Task requirements:
Omit all pictures and transcribe only the lines in the entries below that run from the line with "value property." through the line with "This is another practice repository".

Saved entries
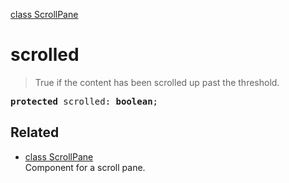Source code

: [class ScrollPane](ScrollPane.md)

# scrolled

> True if the content has been scrolled up past the threshold.

<pre class="docgen_signature"><b>protected</b> scrolled: <b>boolean</b>;</pre>

## Related

- [<!--{ref:class}-->class ScrollPane](ScrollPane.md) \
    Component for a scroll pane.
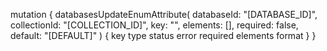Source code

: mutation {
    databasesUpdateEnumAttribute(
        databaseId: "[DATABASE_ID]",
        collectionId: "[COLLECTION_ID]",
        key: "",
        elements: [],
        required: false,
        default: "[DEFAULT]"
    ) {
        key
        type
        status
        error
        required
        elements
        format
    }
}

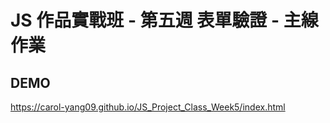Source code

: # JS 作品實戰班 - 第五週 表單驗證 - 主線作業

## DEMO

https://carol-yang09.github.io/JS_Project_Class_Week5/index.html
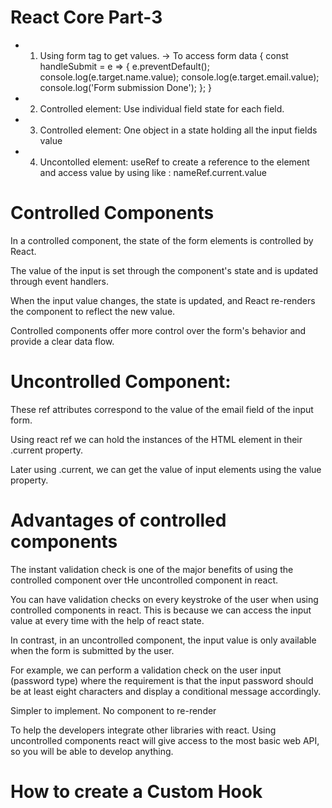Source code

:# React Core Part-3

 - 1. Using form tag to get values.
   -> To access form data {
    const handleSubmit = e => {
        e.preventDefault();
        console.log(e.target.name.value);
        console.log(e.target.email.value);
        console.log('Form submission Done');
    };
   }

 - 2. Controlled element: Use individual field state for each field.

 - 3. Controlled element: One object in a state holding all the input fields value

 - 4. Uncontolled element: useRef to create a reference to the element and  access value by using like : nameRef.current.value

# Controlled Components 

In a controlled component, the state of the form elements is controlled by React.

The value of the input is set through the component's state and is updated through event handlers.

When the input value changes, the state is updated, and React re-renders the component to reflect the new value.

Controlled components offer more control over the form's behavior and provide a clear data flow.

# Uncontrolled Component:

 These ref attributes correspond to the value of the email field of the input form.

Using react ref we can hold the instances of the HTML element in their .current property.

Later using .current, we can get the value of input elements using the
value property.


# Advantages of controlled components


The instant validation check is one of the major benefits of using the controlled
component over tHe uncontrolled component in react.

You can have validation checks on every keystroke of the user when using controlled
components in react. This is because we can access the input value at every time with the
help of react state.

In contrast, in an uncontrolled component, the input value is only available when the form
is submitted by the user.

For example, we can perform a validation check on the user input (password type) where
the requirement is that the input password should be at least eight characters and display a conditional message accordingly.

Simpler to implement.
No component to re-render

To help the developers integrate other libraries with react. Using uncontrolled
components react will give access to the most basic web API, so you will be able to
develop anything.

# How to create a Custom Hook
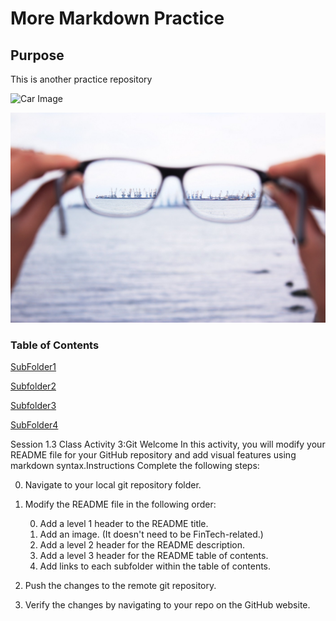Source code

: # More Markdown Practice
## Purpose
This is another practice repository

![Car Image](https://cdn.pixabay.com/photo/2012/05/29/00/43/car-49278__340.jpg)

![Ship Image](GlassesShipsImage.jpg)

### Table of Contents
[SubFolder1](Subfold1/)

[Subfolder2](Subfold2/)

[Subfolder3](Subfold3/)

[SubFolder4](Subfold4/)

Session 1.3 Class Activity 3:Git Welcome
In this activity, you will modify your README file for your GitHub repository and add visual features using markdown syntax.Instructions
Complete the following steps:

0. Navigate to your local git repository folder.
0. Modify the README file in the following order:

    0. Add a level 1 header to the README title.
    0. Add an image. (It doesn't need to be FinTech-related.)
    0. Add a level 2 header for the README description.
    0. Add a level 3 header for the README table of contents.
    0. Add links to each subfolder within the table of contents.
0. Push the changes to the remote git repository.
0. Verify the changes by navigating to your repo on the GitHub website.
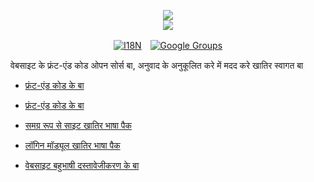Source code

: <p align="center"><a href="https://xxai.art"><img src="https://cdn.jsdelivr.net/gh/xxai-art/doc/logo.svg"/></a><br/><a href="https://xxai.art"><img src="https://cdn.jsdelivr.net/gh/xxai-art/doc/xxai.svg"/></a></p><p align="center"><a href="https://github.com/xxai-art/doc#readme"><img alt="I18N" src="https://cdn.jsdelivr.net/gh/wactax/img/t.svg"/></a>　<a href="https://groups.google.com/u/0/g/xxai-art"><img alt="Google Groups" src="https://cdn.jsdelivr.net/gh/wactax/img/g-groups.svg"/></a></p>

वेबसाइट के फ्रंट-एंड कोड ओपन सोर्स बा, अनुवाद के अनुकूलित करे में मदद करे खातिर स्वागत बा

* [फ्रंट-एंड कोड के बा](https://github.com/xxai-art/web)

* [फ्रंट-एंड कोड के बा](https://github.com/xxai-art/web)
* [समग्र रूप से साइट खातिर भाषा पैक](https://github.com/xxai-art/web/tree/main/i18n)
* [लॉगिन मॉड्यूल खातिर भाषा पैक](https://github.com/wacpkg/user/tree/main/ui.i18n)
* [वेबसाइट बहुभाषी दस्तावेजीकरण के बा](https://github.com/xxai-doc)
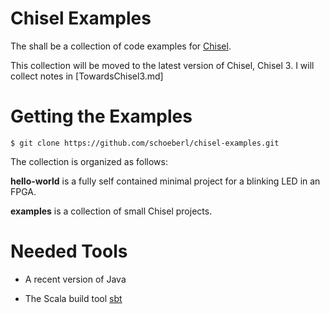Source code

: # Chisel Examples

The shall be a collection of code examples for [Chisel](https://chisel.eecs.berkeley.edu/).

This collection will be moved to the latest version of Chisel, Chisel 3.
I will collect notes in [TowardsChisel3.md]

# Getting the Examples

    $ git clone https://github.com/schoeberl/chisel-examples.git

The collection is organized as follows:

**hello-world** is a fully self contained minimal project for a blinking LED in an FPGA.

**examples** is a collection of small Chisel projects.


# Needed Tools

 * A recent version of Java

 * The Scala build tool [sbt](http://www.scala-sbt.org/)
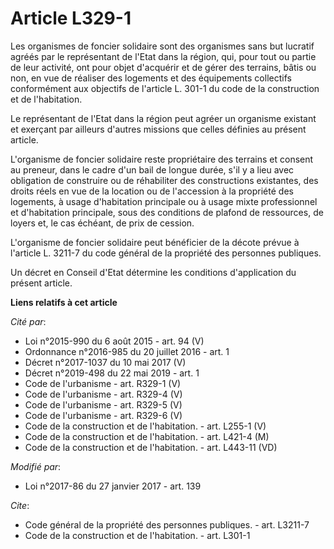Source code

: # Article L329-1

Les organismes de foncier solidaire sont des organismes sans but lucratif agréés par le représentant de l'Etat dans la
région, qui, pour tout ou partie de leur activité, ont pour objet d'acquérir et de gérer des terrains, bâtis ou non, en vue
de réaliser des logements et des équipements collectifs conformément aux objectifs de l'article L. 301-1 du code de la
construction et de l'habitation.

Le représentant de l'Etat dans la région peut agréer un organisme existant et exerçant par ailleurs d'autres missions que
celles définies au présent article. 

L'organisme de foncier solidaire reste propriétaire des terrains et consent au preneur, dans le cadre d'un bail de longue
durée, s'il y a lieu avec obligation de construire ou de réhabiliter des constructions existantes, des droits réels en vue de
la location ou de l'accession à la propriété des logements, à usage d'habitation principale ou à usage mixte professionnel et
d'habitation principale, sous des conditions de plafond de ressources, de loyers et, le cas échéant, de prix de cession. 

L'organisme de foncier solidaire peut bénéficier de la décote prévue à l'article L. 3211-7 du code général de la propriété
des personnes publiques. 

Un décret en Conseil d'Etat détermine les conditions d'application du présent article.

**Liens relatifs à cet article**

_Cité par_:

  - Loi n°2015-990 du 6 août 2015 - art. 94 (V)
  - Ordonnance n°2016-985 du 20 juillet 2016 - art. 1
  - Décret n°2017-1037 du 10 mai 2017 (V)
  - Décret n°2019-498 du 22 mai 2019 - art. 1
  - Code de l'urbanisme - art. R329-1 (V)
  - Code de l'urbanisme - art. R329-4 (V)
  - Code de l'urbanisme - art. R329-5 (V)
  - Code de l'urbanisme - art. R329-6 (V)
  - Code de la construction et de l'habitation. - art. L255-1 (V)
  - Code de la construction et de l'habitation. - art. L421-4 (M)
  - Code de la construction et de l'habitation. - art. L443-11 (VD)

_Modifié par_:

  - Loi n°2017-86 du 27 janvier 2017 - art. 139

_Cite_:

  - Code général de la propriété des personnes publiques. - art. L3211-7
  - Code de la construction et de l'habitation. - art. L301-1
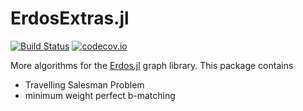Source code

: # ErdosExtras.jl

[![Build Status](https://travis-ci.org/CarloLucibello/ErdosExtras.jl.svg?branch=master)](https://travis-ci.org/CarloLucibello/ErdosExtras.jl)
[![codecov.io](http://codecov.io/github/CarloLucibello/ErdosExtras.jl/coverage.svg?branch=master)](http://codecov.io/github/CarloLucibello/ErdosExtras.jl?branch=master)

More algorithms for the [Erdos.jl](https://github.com/CarloLucibello/Erdos.jl) graph library.
This package contains

- Travelling Salesman Problem
- minimum weight perfect b-matching
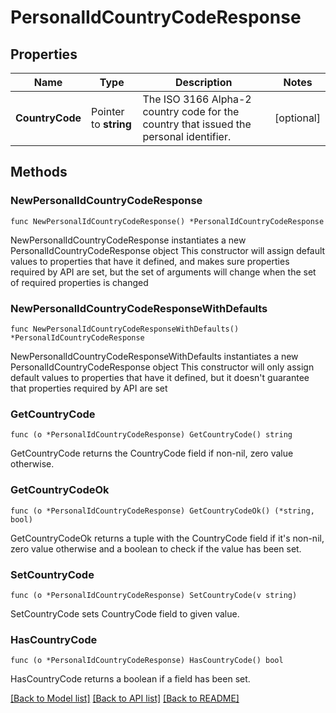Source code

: # PersonalIdCountryCodeResponse

## Properties

Name | Type | Description | Notes
------------ | ------------- | ------------- | -------------
**CountryCode** | Pointer to **string** | The ISO 3166 Alpha-2 country code for the country that issued the personal identifier.  | [optional] 

## Methods

### NewPersonalIdCountryCodeResponse

`func NewPersonalIdCountryCodeResponse() *PersonalIdCountryCodeResponse`

NewPersonalIdCountryCodeResponse instantiates a new PersonalIdCountryCodeResponse object
This constructor will assign default values to properties that have it defined,
and makes sure properties required by API are set, but the set of arguments
will change when the set of required properties is changed

### NewPersonalIdCountryCodeResponseWithDefaults

`func NewPersonalIdCountryCodeResponseWithDefaults() *PersonalIdCountryCodeResponse`

NewPersonalIdCountryCodeResponseWithDefaults instantiates a new PersonalIdCountryCodeResponse object
This constructor will only assign default values to properties that have it defined,
but it doesn't guarantee that properties required by API are set

### GetCountryCode

`func (o *PersonalIdCountryCodeResponse) GetCountryCode() string`

GetCountryCode returns the CountryCode field if non-nil, zero value otherwise.

### GetCountryCodeOk

`func (o *PersonalIdCountryCodeResponse) GetCountryCodeOk() (*string, bool)`

GetCountryCodeOk returns a tuple with the CountryCode field if it's non-nil, zero value otherwise
and a boolean to check if the value has been set.

### SetCountryCode

`func (o *PersonalIdCountryCodeResponse) SetCountryCode(v string)`

SetCountryCode sets CountryCode field to given value.

### HasCountryCode

`func (o *PersonalIdCountryCodeResponse) HasCountryCode() bool`

HasCountryCode returns a boolean if a field has been set.


[[Back to Model list]](../README.md#documentation-for-models) [[Back to API list]](../README.md#documentation-for-api-endpoints) [[Back to README]](../README.md)


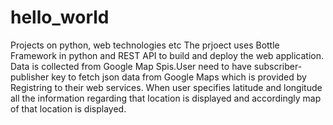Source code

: # hello_world
Projects on python, web technologies etc
The prjoect uses Bottle Framework in python and REST API to build and deploy the web application.
Data is collected from Google Map Spis.User need to have subscriber-publisher key to fetch json data from Google Maps which is provided by Registring to their web services.
When user specifies latitude and longitude all the information regarding that location is displayed and accordingly map of that location is displayed.

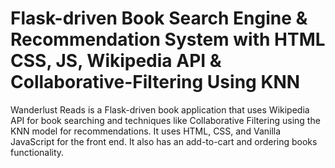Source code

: # Flask-driven Book Search Engine & Recommendation System with HTML CSS, JS, Wikipedia API & Collaborative-Filtering Using KNN
Wanderlust Reads is a Flask-driven book application that uses Wikipedia API for book searching and techniques like Collaborative Filtering using the KNN model for recommendations. It uses HTML, CSS, and Vanilla JavaScript for the front end. It also has an add-to-cart and ordering books functionality.
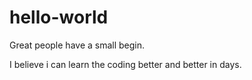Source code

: # hello-world
Great people have a small begin.

I believe i can learn the coding better and better in days.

Output of the exercise:
value property.


# Advantages of controlled components


The instant validation check is one of the major benefits of using the controlled
component over tHe uncontrolled component in react.

You can have validation checks on every keystroke of the user when using controlled
components in react. This is because we can access the input value at every time with the
help of react state.

In contrast, in an uncontrolled component, the input value is only available when the form
is submitted by the user.

For example, we can perform a validation check on the user input (password type) where
the requirement is that the input password should be at least eight characters and display a conditional message accordingly.

Simpler to implement.
No component to re-render

To help the developers integrate other libraries with react. Using uncontrolled
components react will give access to the most basic web API, so you will be able to
develop anything.

# How to create a Custom Hook
Source code

: # More Markdown Practice
## Purpose
This is another practice repository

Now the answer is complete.